Predicting HDB Resale Price Data Using Regression

Analysis of HDB Resale Prices

HDB Resale Price Analysis

A large portion of flats built in Singapore is by the Housing Development Board (HDB) of up to 80% with a lease of 99 years. It’s goal was to provide affordable housing to Singaporeans as a way to increase home ownership among Singaporeans.

As an aspiring home-owner that is considering a resale flat. Things brings about the question, what is the fair value of a HDB flat?

Objectives

  • What are the key factors affecting HDB Resale prices?
  • Is there a model that can accurately predict the resale price of a HDB flat?

Data / Feature Engineering

The dataset was sourced from Resale Flat Prices. This provides the data beginning from 1990.

Notable Features of the dataset

  • town: Associated location of the flat
  • flat_type: What type of flat, ranging from (1-room HDB to Executive Maisonettes)
  • floor_area_sqm: Floor area in square meters
  • lease_commencement_date: When was the flat built
  • remaining_lease: Remaining lease of when the flat was sold
  • resale_price: Price of the flat sold in Singapore Dollars(SGD)

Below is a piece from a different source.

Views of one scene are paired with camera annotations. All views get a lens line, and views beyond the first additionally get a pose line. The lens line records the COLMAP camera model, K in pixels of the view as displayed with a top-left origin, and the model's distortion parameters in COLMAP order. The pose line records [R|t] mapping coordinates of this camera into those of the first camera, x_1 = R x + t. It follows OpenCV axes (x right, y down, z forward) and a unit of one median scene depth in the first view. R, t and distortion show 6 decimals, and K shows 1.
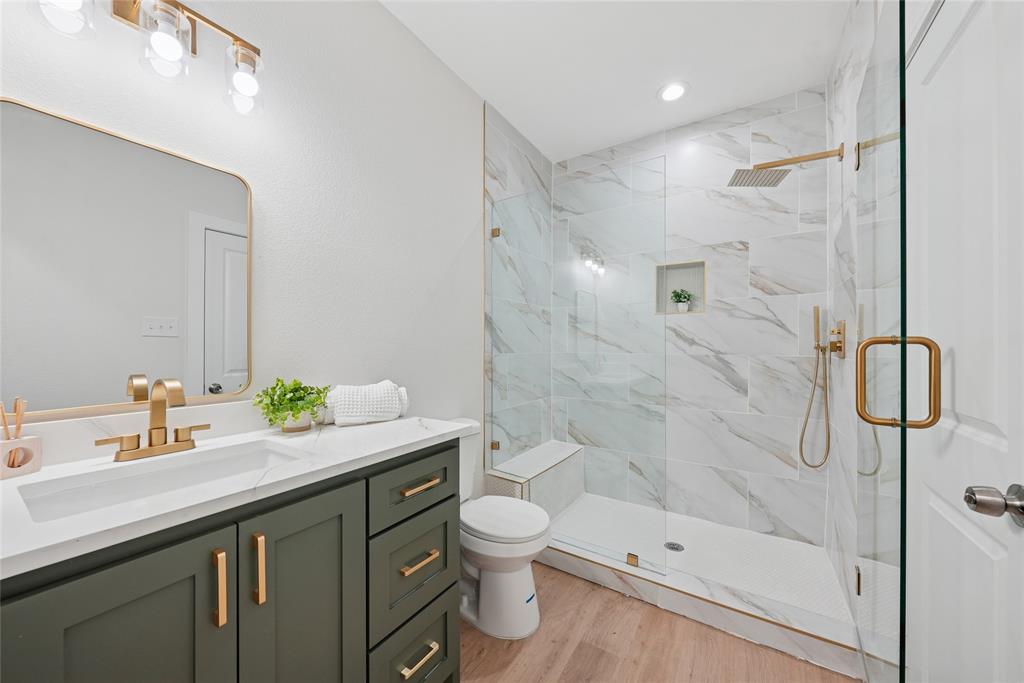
lens RADIAL K [[370.0, 0, 512.0], [0, 370.0, 341.5], [0, 0, 1]] dist [-0.000824, -0.000027]
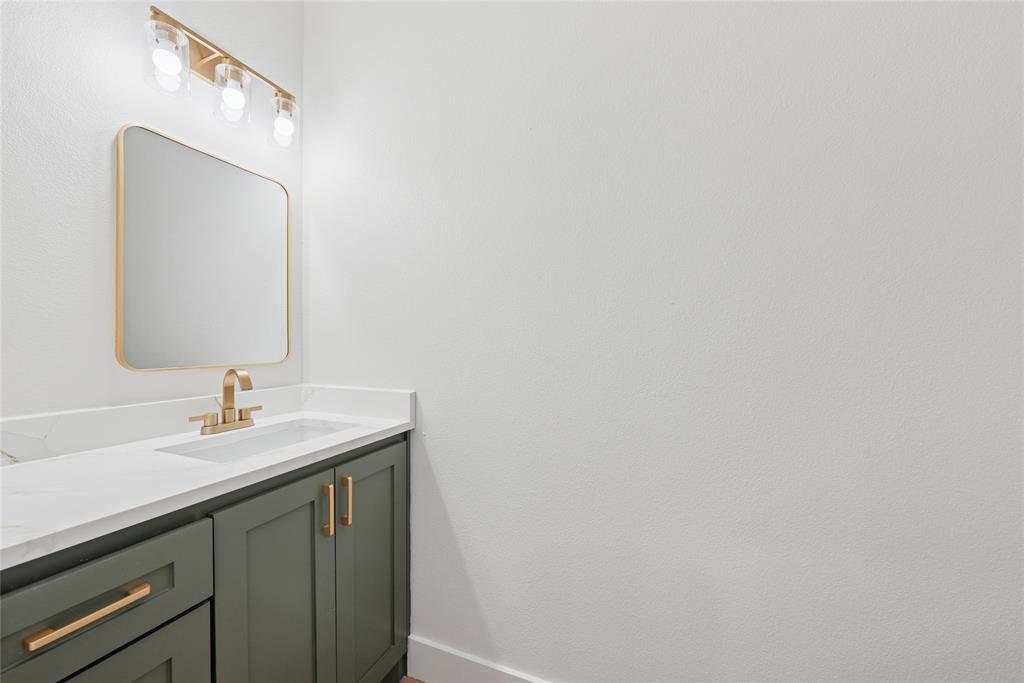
lens RADIAL K [[368.4, 0, 516.6], [0, 368.4, 330.0], [0, 0, 1]] dist [0.000782, 0.000197]
pose [[0.978820, 0.011268, 0.204411, -0.261394], [-0.006363, 0.999676, -0.024639, -0.004014], [-0.204623, 0.022816, 0.978575, -0.396085]]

Apart from these factors provided, some other factors that we see on property websites list the time taken to amenities such as schools, shopping malls and public transport (rail network). Unfortunately these information are not provided along with the HDB dataset and have to be obtained elsewhere.

Distance Computation

Considering that Singapore is a small country, for the sake of simplicity, the distance between amenities will be computed using euclidean distance in a 2D plane (Pythagoras theorem) using the latitude and longitude of each place. In order to get the latitude and longitude of each location, I decided to give different services a try.

Latitude and Longitude

The latitude and longitude of the HDB flats were obtained using HERE Geocoding API using the blocks and street addresses provided.

List of Schools

The list of schools were obtained from School Directory and latitudes and longitudes computed using HERE Geocoding API

Schools DataFrame

List of Shopping Malls

The list of shopping malls were obtained from Wikipedia Singapore Shopping Malls. Noting that we only have the names of the shopping malls and not the addresses provided, I decided to give Onemap a try.

Malls DataFrame

List of Train Stations

List of train stations were obtained from landtransportguru. Selenium with BeautifulSoup was used to extract the opened date of all currently opened train stations till 2021.

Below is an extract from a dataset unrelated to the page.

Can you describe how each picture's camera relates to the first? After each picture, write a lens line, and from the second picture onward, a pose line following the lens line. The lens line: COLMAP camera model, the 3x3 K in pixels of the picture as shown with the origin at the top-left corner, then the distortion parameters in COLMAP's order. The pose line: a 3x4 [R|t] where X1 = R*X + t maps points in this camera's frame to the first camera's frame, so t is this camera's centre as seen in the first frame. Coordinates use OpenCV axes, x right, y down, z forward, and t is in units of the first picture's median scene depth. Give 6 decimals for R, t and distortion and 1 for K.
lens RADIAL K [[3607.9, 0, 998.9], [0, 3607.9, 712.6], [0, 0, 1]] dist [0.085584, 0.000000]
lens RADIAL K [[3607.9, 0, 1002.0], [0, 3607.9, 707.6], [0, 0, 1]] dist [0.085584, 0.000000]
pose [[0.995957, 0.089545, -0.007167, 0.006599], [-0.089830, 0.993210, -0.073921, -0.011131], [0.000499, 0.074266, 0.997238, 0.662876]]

As Singapore builds up its rail infrastructure, not all stations are open at the point of transaction. Distance is calculated to the nearest train station at the point of transaction.

Train DataFrame

Exploratory Data Analysis

A correlation matrix is used to understand each predictors correlation with each other

EDA_heatmap

Looking at the heatmap its obvious that some factors show a correlation with the resale price. They are:

  • floor_area_sqm
  • year(yr)
  • train_station_distance

Plot of Resale Price vs Floor Area(square meters) Resale Price vs Floor Area

Taking a look at the trend of the resale price vs floor area (square meters). In conjunction with the heatmap its no surprise that the larger the floor area the higher the resale price (correlation of 0.63).

Trend of Resale Flat prices

For this analysis, 4-room flats will be used as they consist of the largest percentage of HDB flat type in Singapore

4-Room HDB Flat Prices

Trend of Resale in Towns

Knowing this, the next step is to find out if there are any trends that differ between each town.

4-room HDB Flat Price Group By Town

Does Height Matter?

Does staying at a higher floor give a higher flat price? Depending on where you stay, having a higher floor can get you a view of the city skyline or a front row seat whenever fireworks are on display.

Price vs Storey Height

What Kind of Flat?

A look into the price vs flat_type is performed. Taking a look its clear that the larger the flat, the higher the price. This is no surprise as property is sold on a per area basis. Its no surprise that a larger flat would command a higher price.

Resale Price vs Flat Type

Evaluation of Results

The criteria used to evaluate the models are:

  • R-Squared
  • Mean Absolute Error(MAE)
  • Root Mean Squared Error(RMSE)

The following machine learning models were used to generate the results:

  • Random Forest Regressor
  • Decision Tree Regressor
  • Linear Regressor
  • XGBoost Regressor
  • Gradient Boosting Regressor

Evaluation Results

Conclusion

From the results its clear that Random Forest Regression gives the best results among all three metrics.

Even though this model incoporates features such as distance to the nearest train station, schools and malls, it is possible that the model can be improved by using a more accurate distance calculation or the walking time computed. There are other unaccounted features such as time taken to the CBD (Raffles Place) or shopping district (Orchard) which can be implemented in an attempt to achieve a better model.

It is also noted that in this model, a reduction in dimensions using PCA can be performed to have a working model that can be deployed on a web application where potential buyers/sellers can obtain an estimate of an expected fair value of a flat.